The resistance patterns of the retrieved P. aeruginosa isolates were investigated using the disc diffusion test on Muller Hinton agar (Difco, USA). Eleven antimicrobial discs (Oxoid, UK) were implicated; streptomycin (S/10 μg), trimethoprim-sulfamethoxazole (SXT/1.25/23.75μg), ceftriaxone (CTX/30μg), norfloxacin (NOR/10μg), ampicillin (AMP/10μg), erythromycin (E/ 15μg), colistin sulfate (CT/10μg), amikacin (AK/30 μg), cefotaxime (CXT/30μg), tetracycline (TE/30 μg), and amoxicillin-clavulanic acid (AMC/30μg). The interpretation of the test results was accomplished in line with the instructions of CLSI, 2018.²⁵ The P. aeruginosa ATCC 27853 was involved as a test control. Moreover, the tested P. aeruginosa strains were grouped into XDR and MDR in compliance with Magiorakos.²⁶ Besides, the multiple antibiotic-resistance (MAR) indices were estimated according to Krumperman.²⁷

Dissemination of Virulence, Quorum Sensing, and Resistance Genes in the Retrieved P. aeruginosa Isolates

PCR was used to monitor the virulence-related genes (oprL, toxA, aprA, exoS, and phzM), Quorum sensing genes (lasI, lasR, rhlI, and rhlR), and resistance genes (bla_TEM, bla_OXA, bla_CTX-M, sul1, aadA1, and tetA) in the isolated P. aeruginosa. DNA was extracted using the PureLink DNA Extraction Kit (Life Technologies, Renfrew, UK / Cat. No. K182001). In each reaction, positive controls (Positive P. aeruginosa strains provided by the AHRI, Dokki, Egypt), as well as negative controls (DNA-free reaction) were applied. Moreover, the separation of PCR products was carried out with agar gel electrophoresis. Subsequently, the gel was photographed. The used primers (Life Technologies, Renfrew, UK) and PCR conditions are presented in Table 1.

########

### Activity list
- 1) Answer these questions from the passage on P. aeruginosa testing:
(a) How many antimicrobial discs were used in the disc diffusion test?
(b) Which strain served as the test control?
(c) What kit was used to extract DNA?
- 2) Please translate this sentence from the passage on P. aeruginosa testing into Spanish: "Moreover, the separation of PCR products was carried out with agar gel electrophoresis."

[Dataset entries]
########

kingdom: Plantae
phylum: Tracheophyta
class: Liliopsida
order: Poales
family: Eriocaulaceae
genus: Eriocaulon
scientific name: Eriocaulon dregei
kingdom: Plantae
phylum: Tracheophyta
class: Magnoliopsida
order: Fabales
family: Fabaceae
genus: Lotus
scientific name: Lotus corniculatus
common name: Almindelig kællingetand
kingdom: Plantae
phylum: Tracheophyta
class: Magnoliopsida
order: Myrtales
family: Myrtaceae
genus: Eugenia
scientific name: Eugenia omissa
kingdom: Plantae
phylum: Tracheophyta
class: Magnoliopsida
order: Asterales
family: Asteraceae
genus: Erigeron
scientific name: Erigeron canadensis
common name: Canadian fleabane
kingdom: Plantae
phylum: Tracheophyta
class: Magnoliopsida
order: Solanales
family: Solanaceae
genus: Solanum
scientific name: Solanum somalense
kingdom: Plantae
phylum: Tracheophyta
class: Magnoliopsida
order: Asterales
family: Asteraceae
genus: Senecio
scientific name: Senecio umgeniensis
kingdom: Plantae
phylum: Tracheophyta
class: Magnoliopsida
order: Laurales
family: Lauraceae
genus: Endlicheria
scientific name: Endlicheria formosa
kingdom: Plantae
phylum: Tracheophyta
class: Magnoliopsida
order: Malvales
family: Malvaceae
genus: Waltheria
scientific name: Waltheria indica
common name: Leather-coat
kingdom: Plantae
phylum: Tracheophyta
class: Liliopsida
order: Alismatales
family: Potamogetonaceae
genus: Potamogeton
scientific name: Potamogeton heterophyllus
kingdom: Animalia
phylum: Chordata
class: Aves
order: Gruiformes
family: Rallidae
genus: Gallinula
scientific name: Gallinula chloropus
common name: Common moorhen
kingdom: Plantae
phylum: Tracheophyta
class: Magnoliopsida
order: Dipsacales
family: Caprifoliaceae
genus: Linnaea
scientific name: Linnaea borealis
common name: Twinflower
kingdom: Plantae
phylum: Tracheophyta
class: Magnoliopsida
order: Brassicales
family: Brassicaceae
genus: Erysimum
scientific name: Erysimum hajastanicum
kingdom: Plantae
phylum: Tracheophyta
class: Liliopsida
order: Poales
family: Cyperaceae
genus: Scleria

########

### Task-by-task solutions
- 1)
(a) Eleven.
(b) P. aeruginosa ATCC 27853.
(c) The PureLink DNA Extraction Kit (Life Technologies, Renfrew, UK / Cat. No. K182001).

- 2) Además, la separación de los productos de PCR se llevó a cabo mediante electroforesis en gel de agar.